= The Straw Men =

2002 crime novel by Michael Marshall Smith

First edition (publ. HarperCollins)

The Straw Men is a 2002 crime novel by British writer Michael Marshall. It is the first part of a trilogy.

Marshall has previously published some science fiction titles under the name Michael Marshall Smith, but following in the footsteps of Iain Banks and Brian Aldiss, Marshall has decided to swap names to denote a switch in genre.

==Plot==
The Straw Men is a book about serial killers. It opens with a scene set in a small American town, where a duo of gunmen open fire in a busy McDonald's fast food franchise.
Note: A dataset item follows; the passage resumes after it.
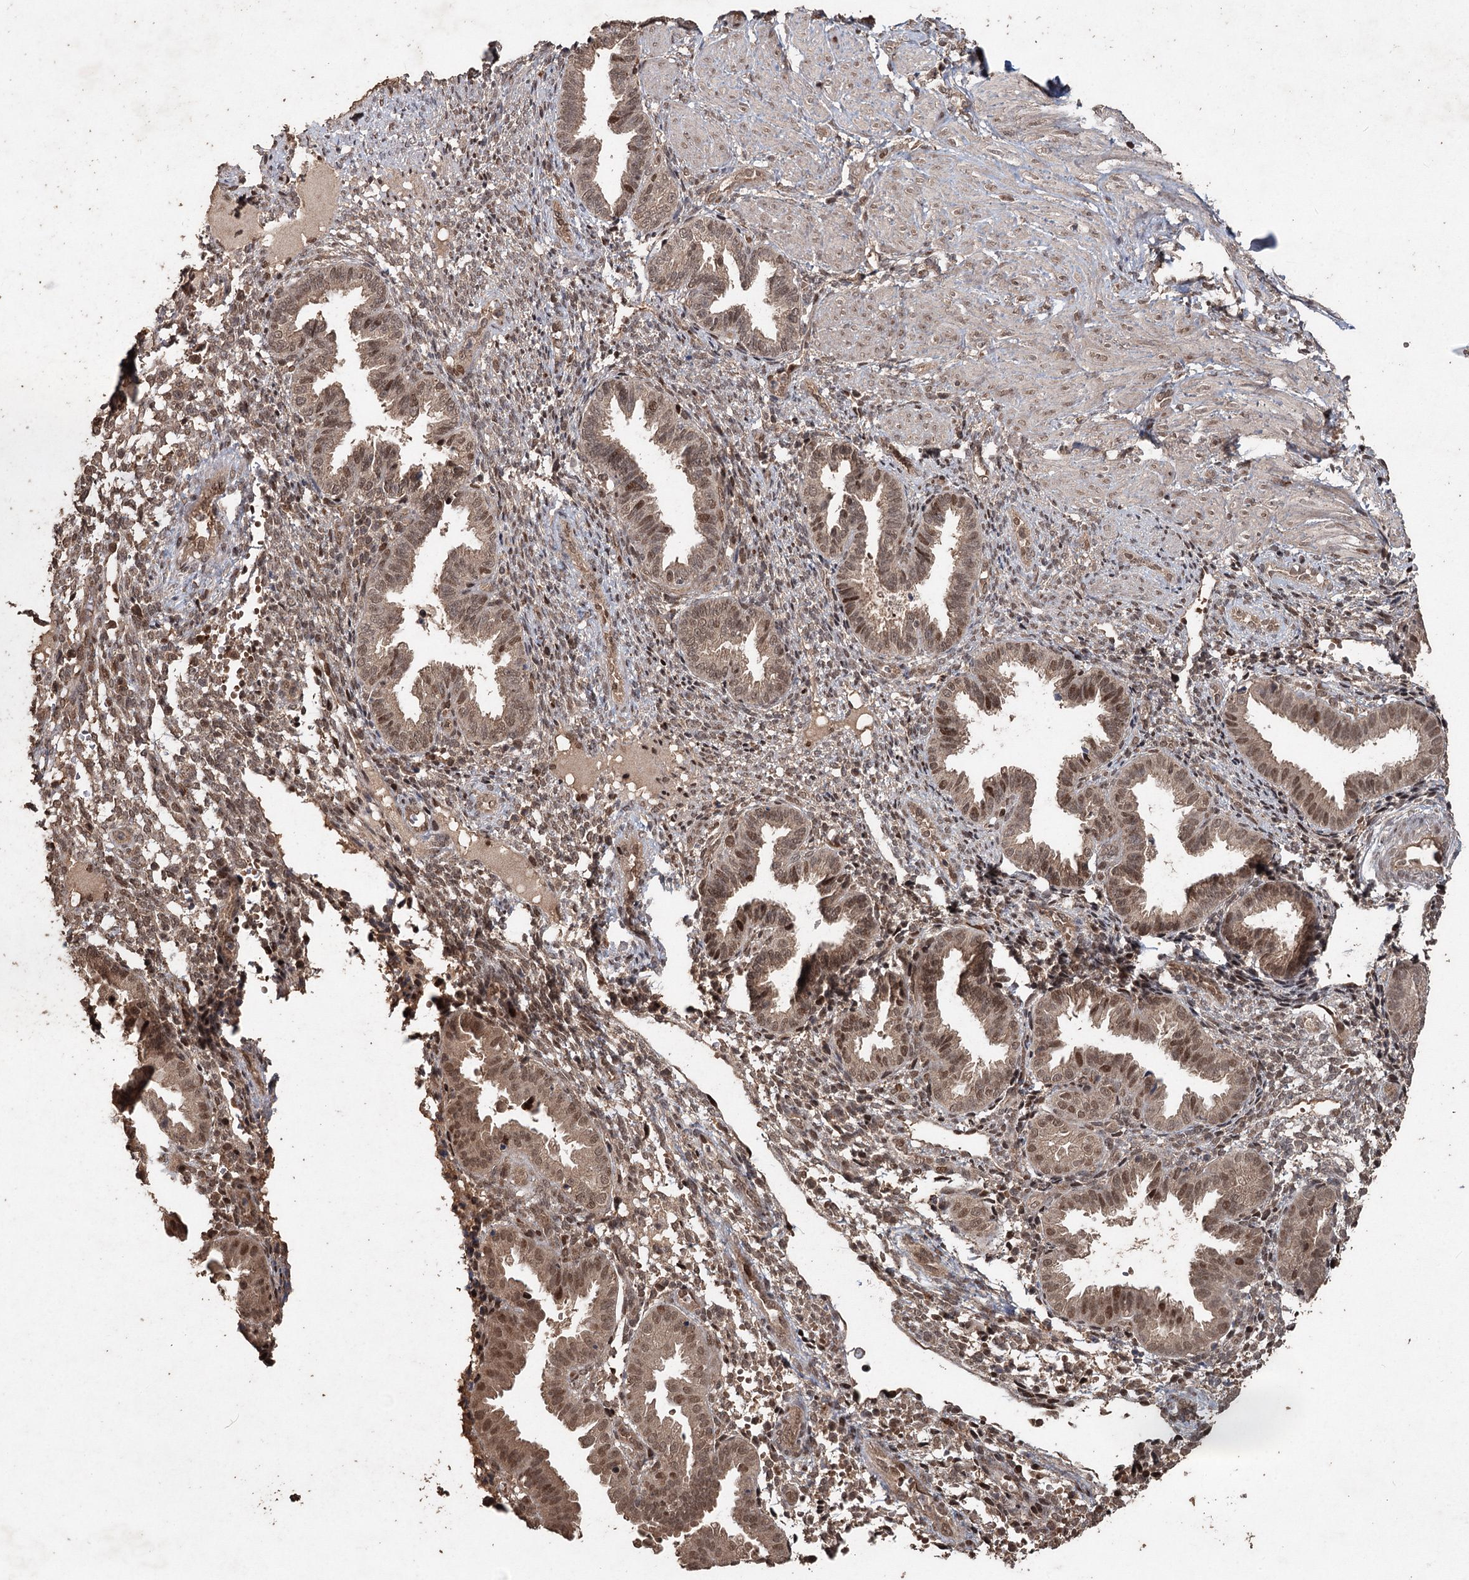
{"staining": {"intensity": "weak", "quantity": "<25%", "location": "nuclear"}, "tissue": "endometrium", "cell_type": "Cells in endometrial stroma", "image_type": "normal", "snomed": [{"axis": "morphology", "description": "Normal tissue, NOS"}, {"axis": "topography", "description": "Endometrium"}], "caption": "This is an immunohistochemistry (IHC) histopathology image of benign endometrium. There is no staining in cells in endometrial stroma.", "gene": "FBXO7", "patient": {"sex": "female", "age": 33}}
The remainder of the book jumps between two storylines. The first is a first person narrative piece telling us about Ward Hopkins, a young man going home to bury his parents after they suffered a car accident. He encounters a video tape in the family home that suggests that maybe they are still alive. Investigations are pursued with and things quickly spiral as they typically tend to do. A friend who happens to be a CIA operative is enlisted to provide someone to crack wise with.

The second strand is in conventional third person and concerns John Zandt, an ex-homicide detective who is persuaded to come out of early retirement since it appears that the psycho who abducted his daughter has found another victim.

==Adaptations==
The book has been adapted into a comic book by Zenescope Entertainment.